The tournament was set up in two groups of five teams each. Each team played one match against each of the other teams within the same group. The top two teams in each group advanced to the final stage.

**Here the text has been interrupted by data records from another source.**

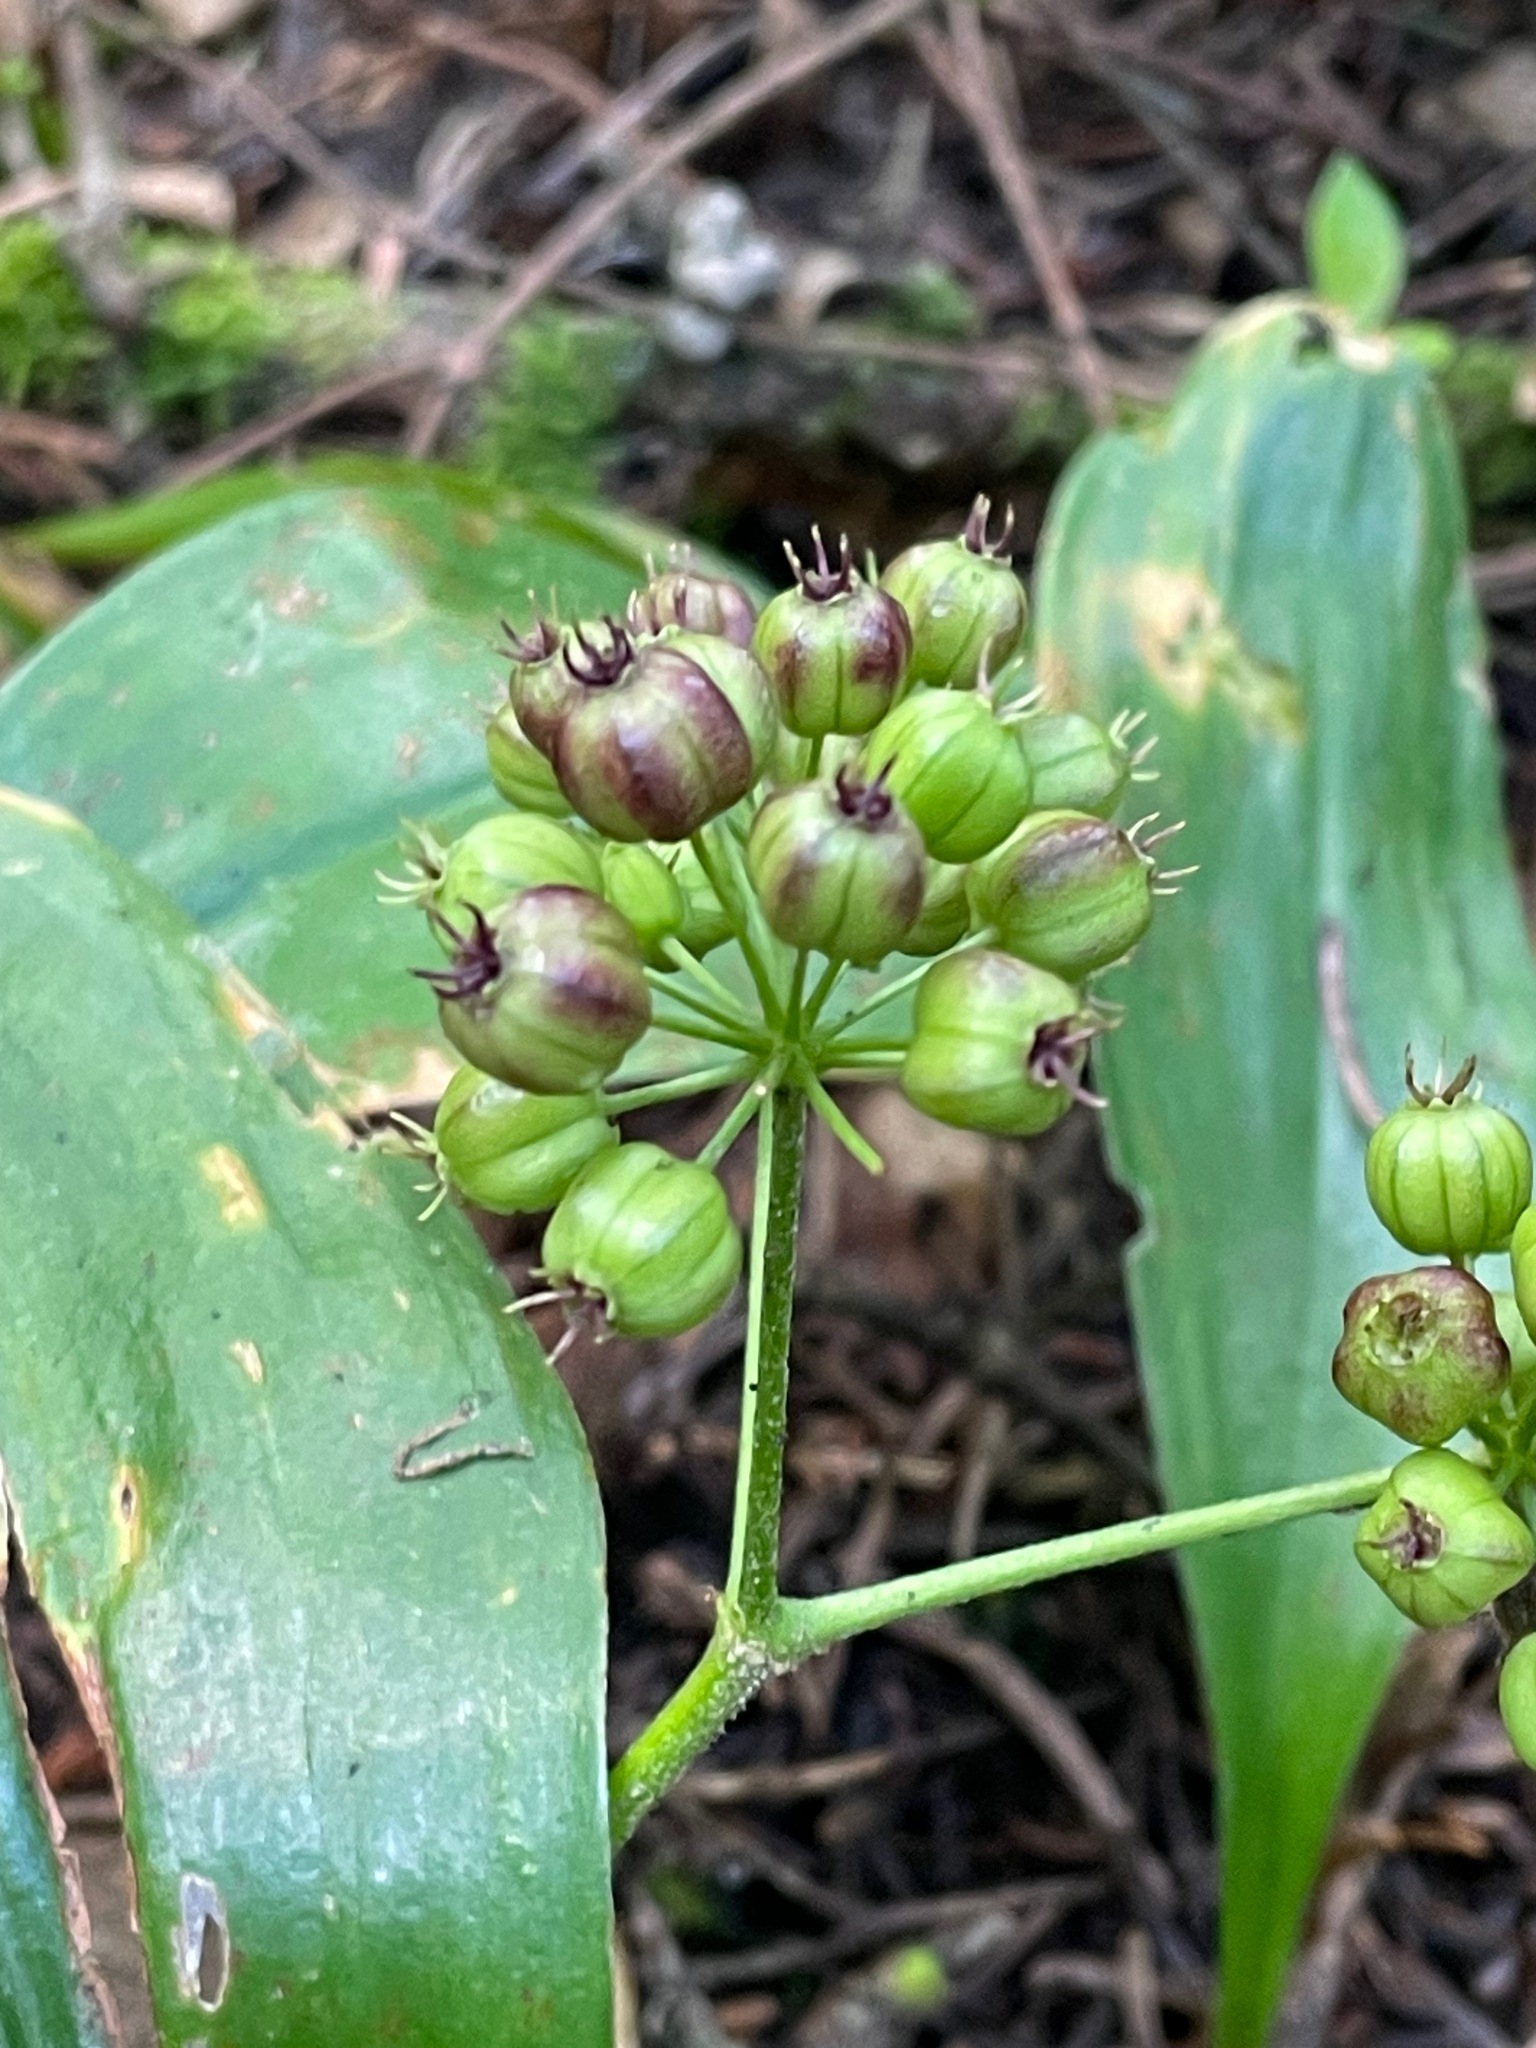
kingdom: Plantae
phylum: Tracheophyta
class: Magnoliopsida
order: Apiales
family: Araliaceae
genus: Aralia
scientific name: Aralia nudicaulis
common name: Wild sarsaparilla
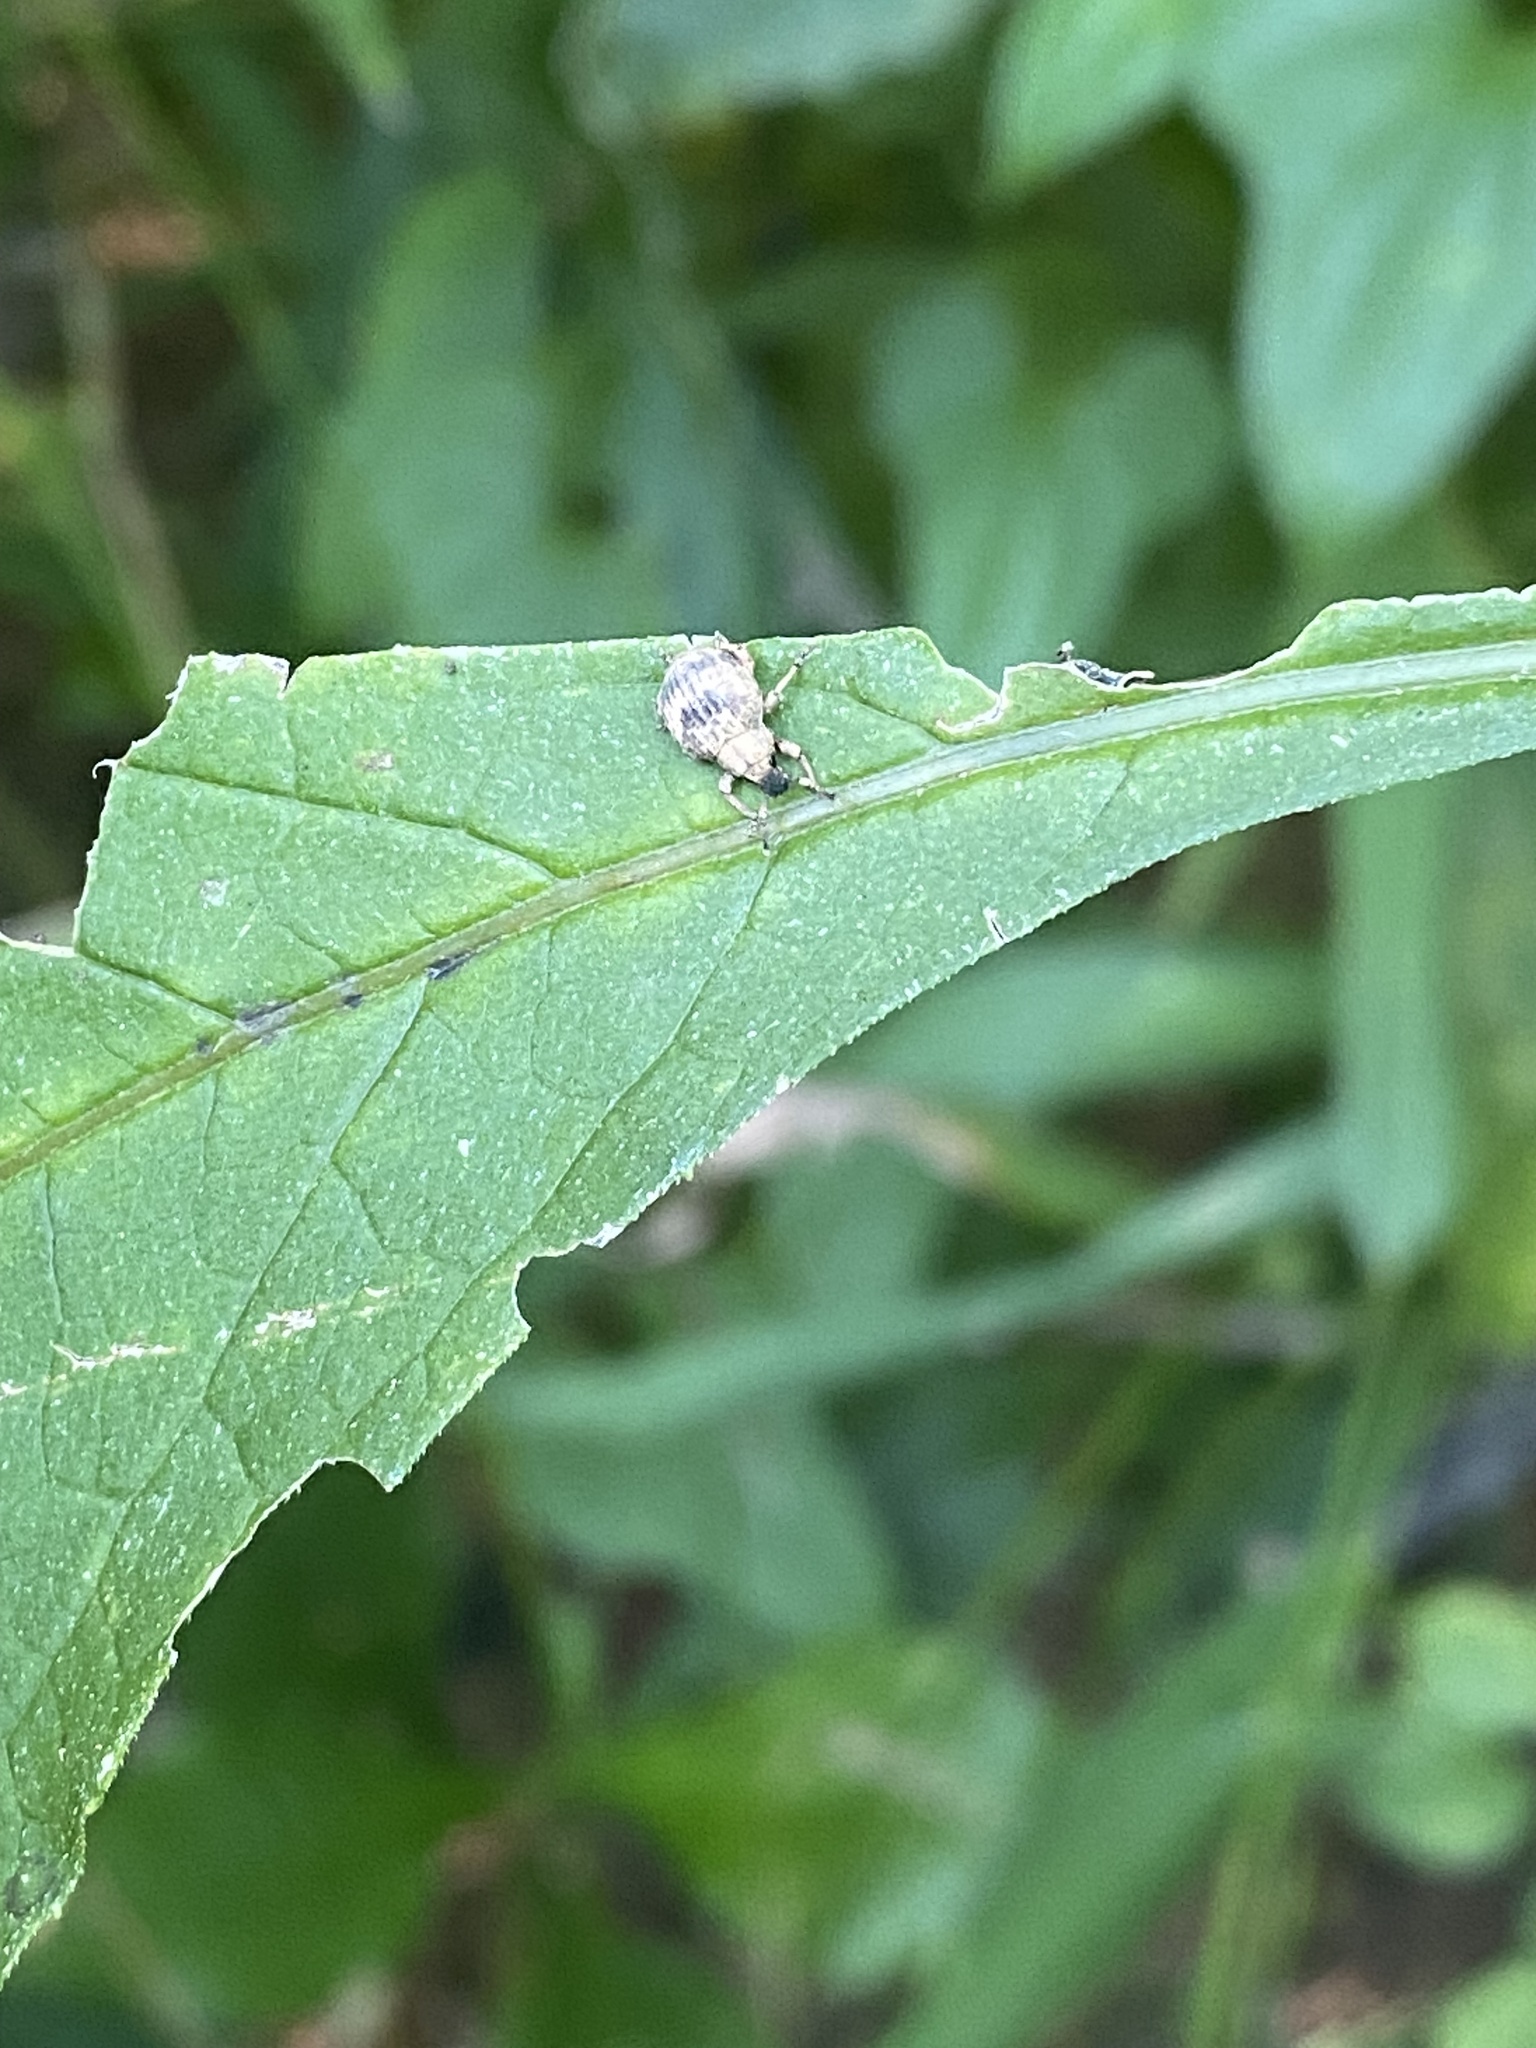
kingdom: Animalia
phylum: Arthropoda
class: Insecta
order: Coleoptera
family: Curculionidae
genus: Pseudocneorhinus
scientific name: Pseudocneorhinus bifasciatus
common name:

Two points were awarded for a win, one point for a draw, and no points for a loss.

- Tie-breaker
  - If teams finish leveled on points, the following tie-breakers are used:
  1. greater goal difference in all group games;
  2. greater number of goals scored in all group games;
  3. winner of the head-to-head match between the teams in question;
  4. drawing of lots.

===Group A===

| Team | Pld | W | D | L | GF | GA | GD | Pts |
|---|---|---|---|---|---|---|---|---|
| Argentina | 4 | 4 | 0 | 0 | 11 | 3 | +8 | 8 |
| Chile | 4 | 3 | 0 | 1 | 10 | 3 | +7 | 6 |
| Paraguay | 4 | 2 | 0 | 2 | 7 | 8 | −1 | 4 |
| Peru | 4 | 1 | 0 | 3 | 9 | 9 | 0 | 2 |
| Venezuela | 4 | 0 | 0 | 4 | 1 | 15 | −14 | 0 |

6 July 1991
CHI 2-0 VEN
  CHI: Rubio 22', Zamorano 34'
----
6 July 1991
PAR 1-0 PER
  PAR: Monzón 21'
----
8 July 1991
CHI 4-2 PER
  CHI: Rubio 16', Contreras 51' (pen.), Zamorano 61', 74'
  PER: Maestri 59', Del Solar 71'
----
8 July 1991
ARG 3-0 VEN
  ARG: Batistuta 28', 50' (pen.), Caniggia 43'
----
10 July 1991
PAR 5-0 VEN
  PAR: Neffa 34', Guirland 38', Monzón 75', 87' (pen.), V. Sanabria 81'
----
10 July 1991
ARG 1-0 CHI
  ARG: Batistuta 81'
----
12 July 1991
PER 5-1 VEN
  PER: La Rosa 9', 55', Cavallo 21', Del Solar 58', Hirano 62'
  VEN: Del Solar 14'
----
12 July 1991
ARG 4-1 PAR
  ARG: Batistuta 40', Simeone 61', Astrada 70', Caniggia 81'
  PAR: Cardozo 79'
----
14 July 1991
ARG 3-2 PER
  ARG: Latorre 3', Craviotto 51', C. García 57'
  PER: Yáñez 35' (pen.), Hirano 65'
----
14 July 1991
CHI 4-0 PAR
  CHI: Rubio 12', Zamorano 15', Estay 63', Vera 68'

===Group B===

| Team | Pld | W | D | L | GF | GA | GD | Pts |
|---|---|---|---|---|---|---|---|---|
| Colombia | 4 | 2 | 1 | 1 | 3 | 1 | +2 | 5 |
| Brazil | 4 | 2 | 1 | 1 | 6 | 5 | +1 | 5 |
| Uruguay | 4 | 1 | 3 | 0 | 4 | 3 | +1 | 5 |
| Ecuador | 4 | 1 | 1 | 2 | 6 | 5 | +1 | 3 |
| Bolivia | 4 | 0 | 2 | 2 | 2 | 7 | −5 | 2 |

7 July 1991
COL 1-0 ECU
  COL: De Ávila 25'
----
7 July 1991
URU 1-1 BOL
  URU: Castro 73'
  BOL: J. Suárez 16'
----
9 July 1991
URU 1-1 ECU
  URU: Méndez 49' (pen.)
  ECU: Aguinaga 44'
----
9 July 1991
BRA 2-1 BOL
  BRA: Neto 5' (pen.), Branco 47'
  BOL: E. Sánchez 89' (pen.)
----
11 July 1991
COL 0-0 BOL
----
11 July 1991
BRA 1-1 URU
  BRA: João Paulo 29'
  URU: Méndez 66'
----
13 July 1991
ECU 4-0 BOL
  ECU: Aguinaga 32', Avilés 42', 73', Ramírez 80' (pen.)
----
13 July 1991
COL 2-0 BRA
  COL: De Ávila 35', Iguarán 66'
----
15 July 1991
URU 1-0 COL
  URU: Méndez 19'
----
15 July 1991
BRA 3-1 ECU
  BRA: Mazinho Oliveira 8', Márcio Santos 54', Luiz Henrique 89'
  ECU: Muñoz 12'

==Final round==

| Team | Pld | W | D | L | GF | GA | GD | Pts |
|---|---|---|---|---|---|---|---|---|
| Argentina | 3 | 2 | 1 | 0 | 5 | 3 | +2 | 5 |
| Brazil | 3 | 2 | 0 | 1 | 6 | 3 | +3 | 4 |
| Chile | 3 | 0 | 2 | 1 | 1 | 3 | −2 | 2 |
| Colombia | 3 | 0 | 1 | 2 | 2 | 5 | −3 | 1 |

17 July 1991
ARG 3-2 BRA
  ARG: Franco 1', 39', Batistuta 46'
  BRA: Branco 5', João Paulo 52'
----
17 July 1991
CHI 1-1 COL
  CHI: Zamorano 74'
  COL: Iguarán 37'
----
19 July 1991
ARG 0-0 CHI
----
19 July 1991
BRA 2-0 COL
  BRA: Renato 29', Branco 76' (pen.)
----
21 July 1991
BRA 2-0 CHI
  BRA: Mazinho Oliveira 8', Luiz Henrique 55'
----
21 July 1991
ARG 2-1 COL
  ARG: Simeone 11', Batistuta 19'
  COL: De Ávila 70'

==Result==

| 1991 Copa América champions |
|---|
| Argentina 13th title |

==Goalscorers==
With six goals, Gabriel Batistuta was the top scorer in the tournament.